_Data supplied_.
· · · · ·

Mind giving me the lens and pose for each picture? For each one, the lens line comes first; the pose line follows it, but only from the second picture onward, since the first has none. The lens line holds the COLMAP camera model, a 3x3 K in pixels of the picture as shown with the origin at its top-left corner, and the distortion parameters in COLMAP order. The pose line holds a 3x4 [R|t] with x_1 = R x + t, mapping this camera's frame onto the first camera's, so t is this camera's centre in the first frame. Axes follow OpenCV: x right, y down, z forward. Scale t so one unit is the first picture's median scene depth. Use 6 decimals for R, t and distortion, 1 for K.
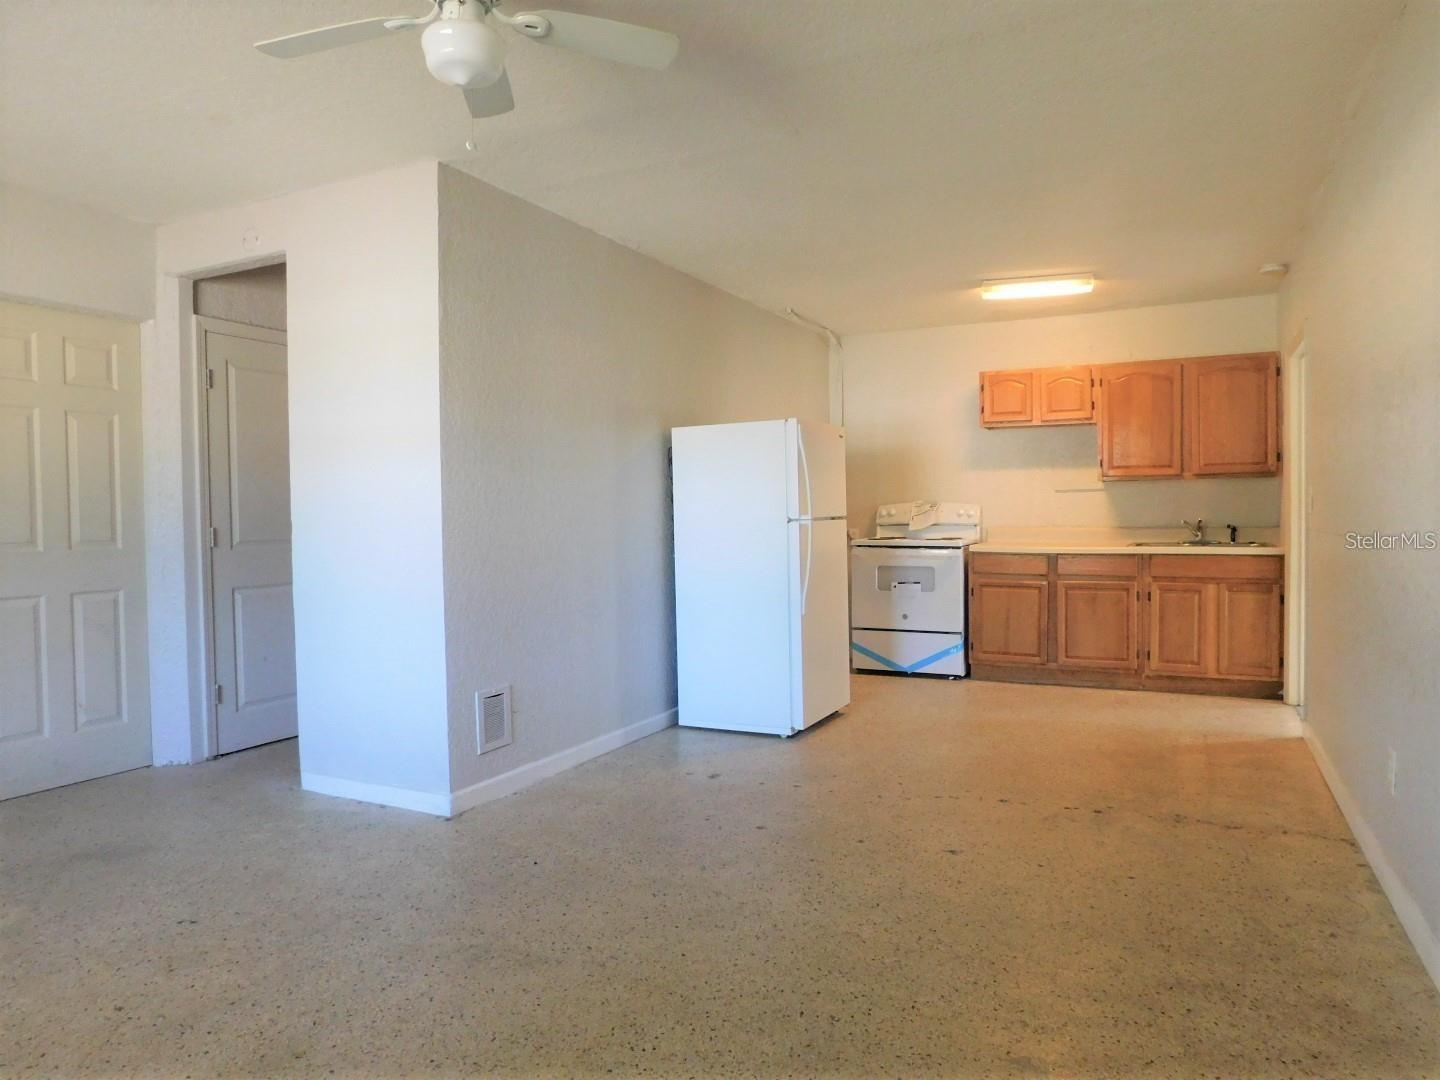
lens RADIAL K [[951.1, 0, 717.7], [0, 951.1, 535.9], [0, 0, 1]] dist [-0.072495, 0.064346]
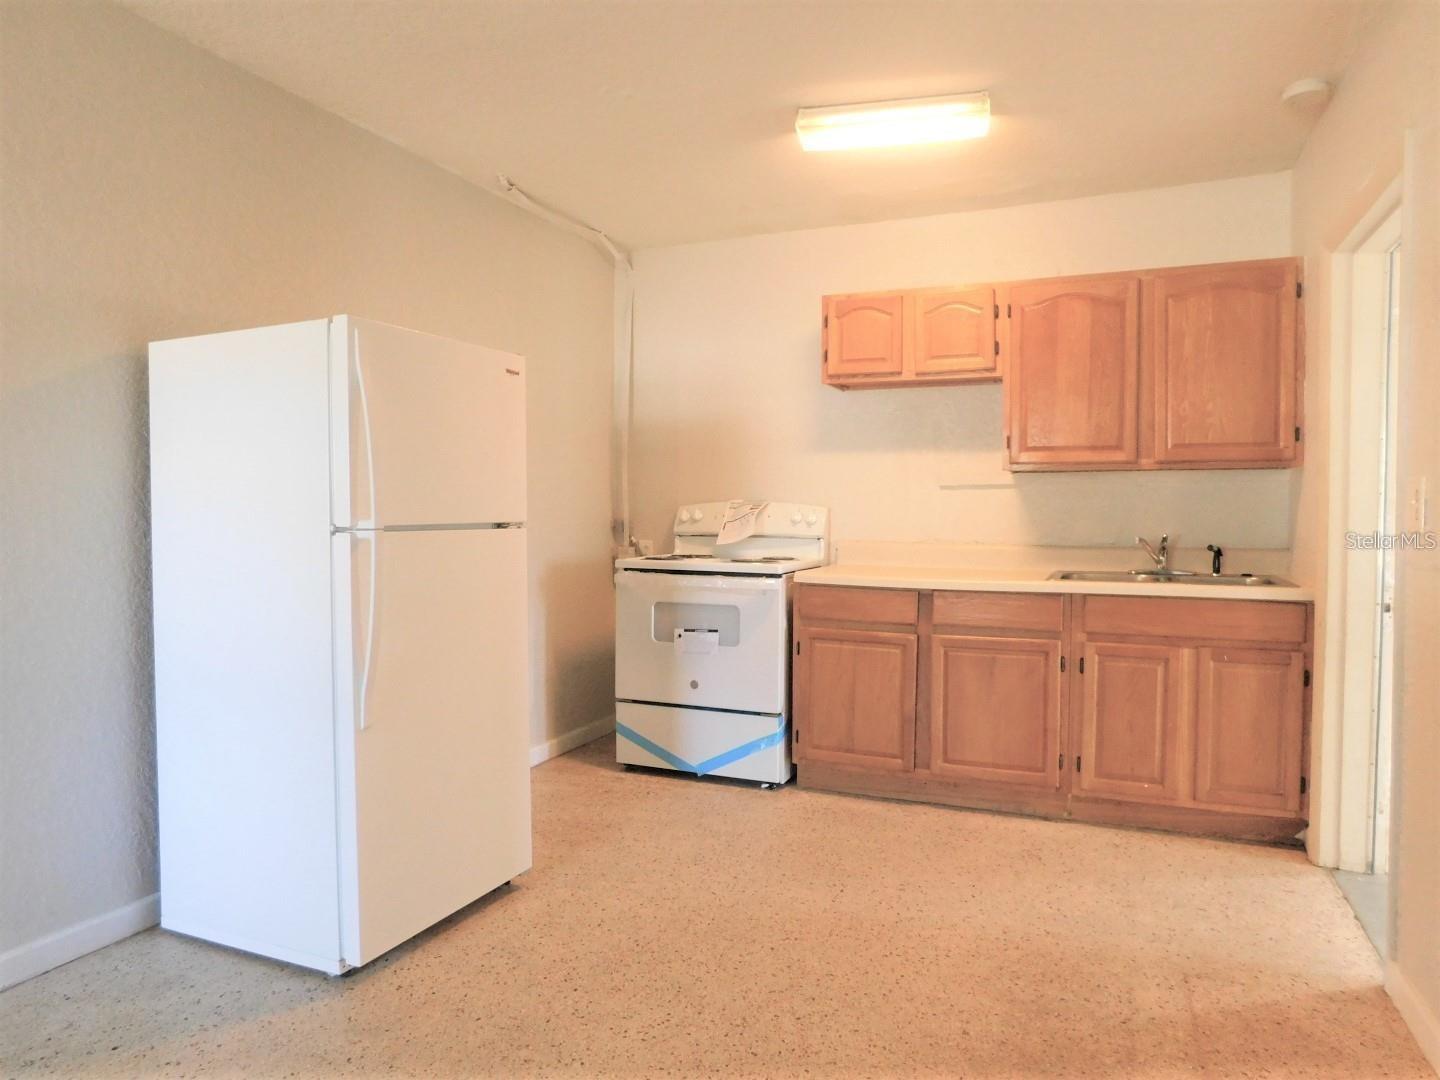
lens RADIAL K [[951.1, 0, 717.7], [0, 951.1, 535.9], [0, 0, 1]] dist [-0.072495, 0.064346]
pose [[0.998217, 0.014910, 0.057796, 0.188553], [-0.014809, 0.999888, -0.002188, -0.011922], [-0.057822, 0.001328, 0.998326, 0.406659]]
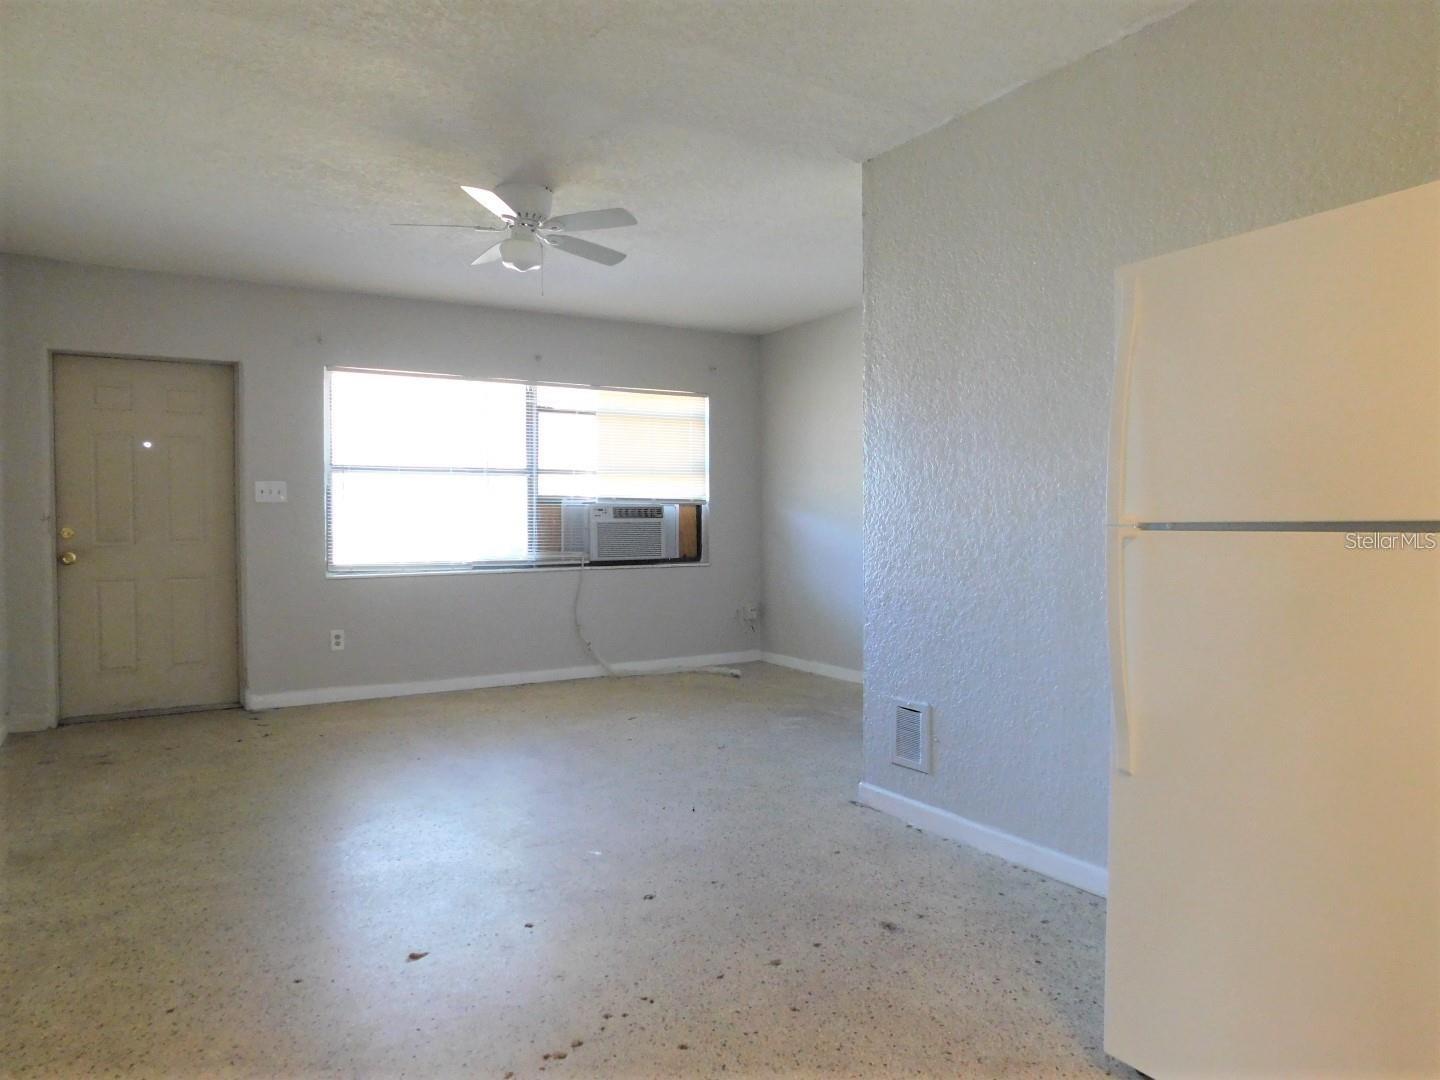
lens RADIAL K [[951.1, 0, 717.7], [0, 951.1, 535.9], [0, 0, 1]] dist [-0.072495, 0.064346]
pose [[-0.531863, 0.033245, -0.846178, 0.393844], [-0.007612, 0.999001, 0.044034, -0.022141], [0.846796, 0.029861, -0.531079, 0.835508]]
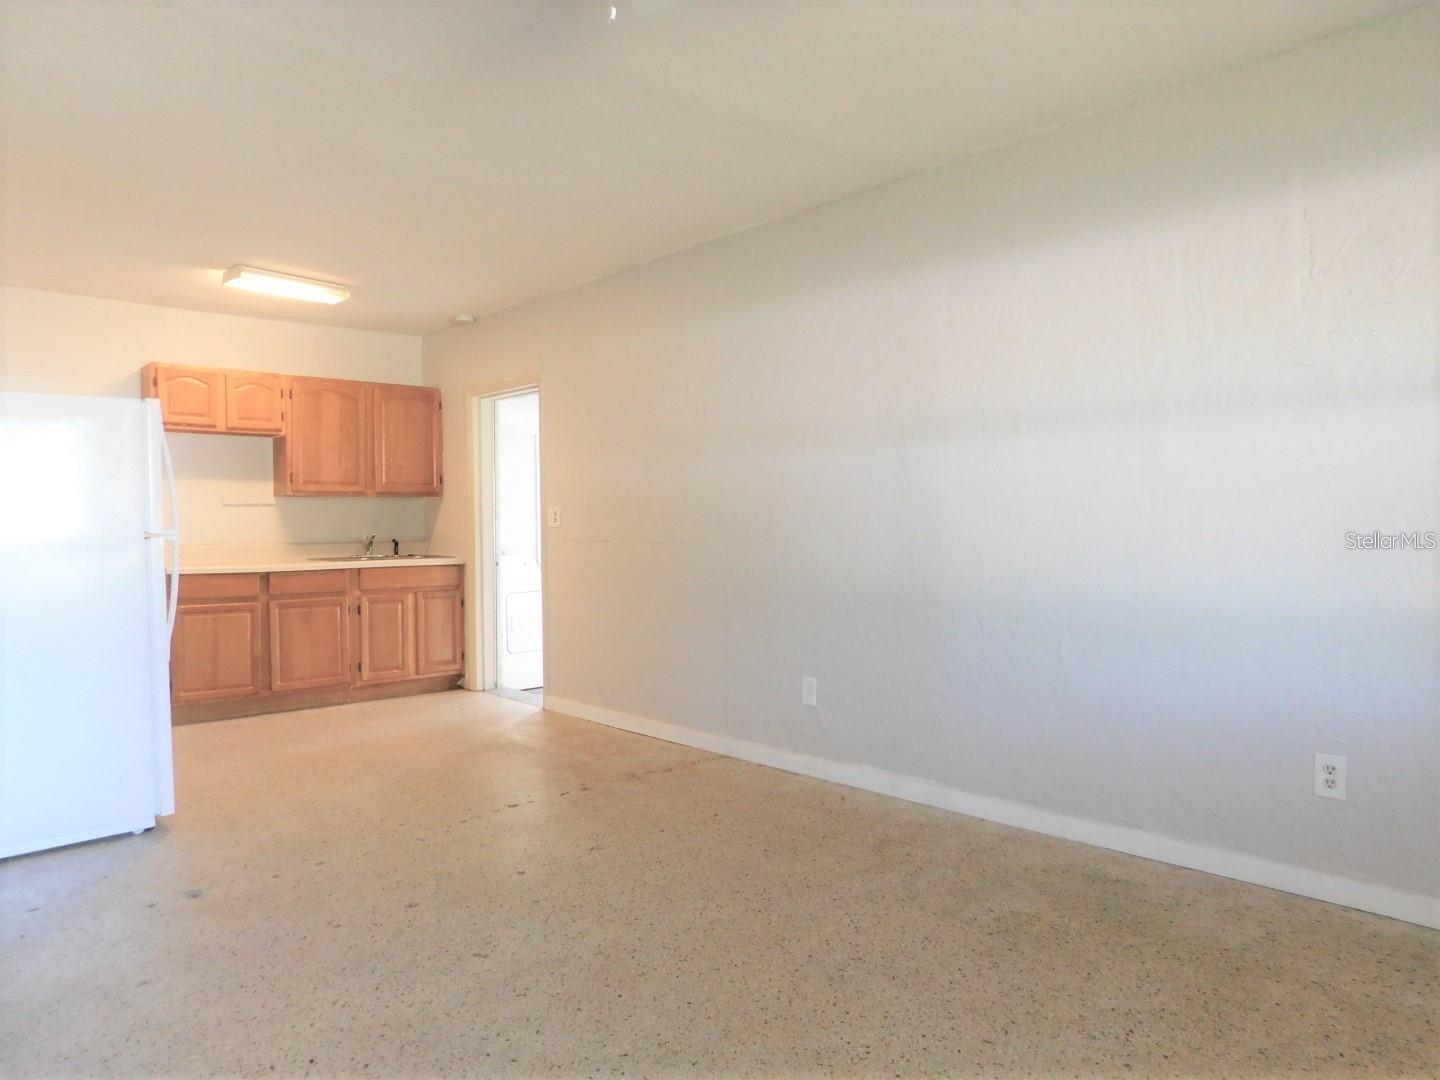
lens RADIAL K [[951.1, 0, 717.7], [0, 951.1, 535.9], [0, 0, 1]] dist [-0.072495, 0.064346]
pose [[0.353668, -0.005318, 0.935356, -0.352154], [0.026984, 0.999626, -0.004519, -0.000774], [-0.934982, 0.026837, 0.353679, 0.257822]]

· · · · ·

Copy every line of the items above word for word, and leave the pictures out of your copy.

_Answer section_.
Mind giving me the lens and pose for each picture? For each one, the lens line comes first; the pose line follows it, but only from the second picture onward, since the first has none. The lens line holds the COLMAP camera model, a 3x3 K in pixels of the picture as shown with the origin at its top-left corner, and the distortion parameters in COLMAP order. The pose line holds a 3x4 [R|t] with x_1 = R x + t, mapping this camera's frame onto the first camera's, so t is this camera's centre in the first frame. Axes follow OpenCV: x right, y down, z forward. Scale t so one unit is the first picture's median scene depth. Use 6 decimals for R, t and distortion, 1 for K.
lens RADIAL K [[951.1, 0, 717.7], [0, 951.1, 535.9], [0, 0, 1]] dist [-0.072495, 0.064346]
lens RADIAL K [[951.1, 0, 717.7], [0, 951.1, 535.9], [0, 0, 1]] dist [-0.072495, 0.064346]
pose [[0.998217, 0.014910, 0.057796, 0.188553], [-0.014809, 0.999888, -0.002188, -0.011922], [-0.057822, 0.001328, 0.998326, 0.406659]]
lens RADIAL K [[951.1, 0, 717.7], [0, 951.1, 535.9], [0, 0, 1]] dist [-0.072495, 0.064346]
pose [[-0.531863, 0.033245, -0.846178, 0.393844], [-0.007612, 0.999001, 0.044034, -0.022141], [0.846796, 0.029861, -0.531079, 0.835508]]
lens RADIAL K [[951.1, 0, 717.7], [0, 951.1, 535.9], [0, 0, 1]] dist [-0.072495, 0.064346]
pose [[0.353668, -0.005318, 0.935356, -0.352154], [0.026984, 0.999626, -0.004519, -0.000774], [-0.934982, 0.026837, 0.353679, 0.257822]]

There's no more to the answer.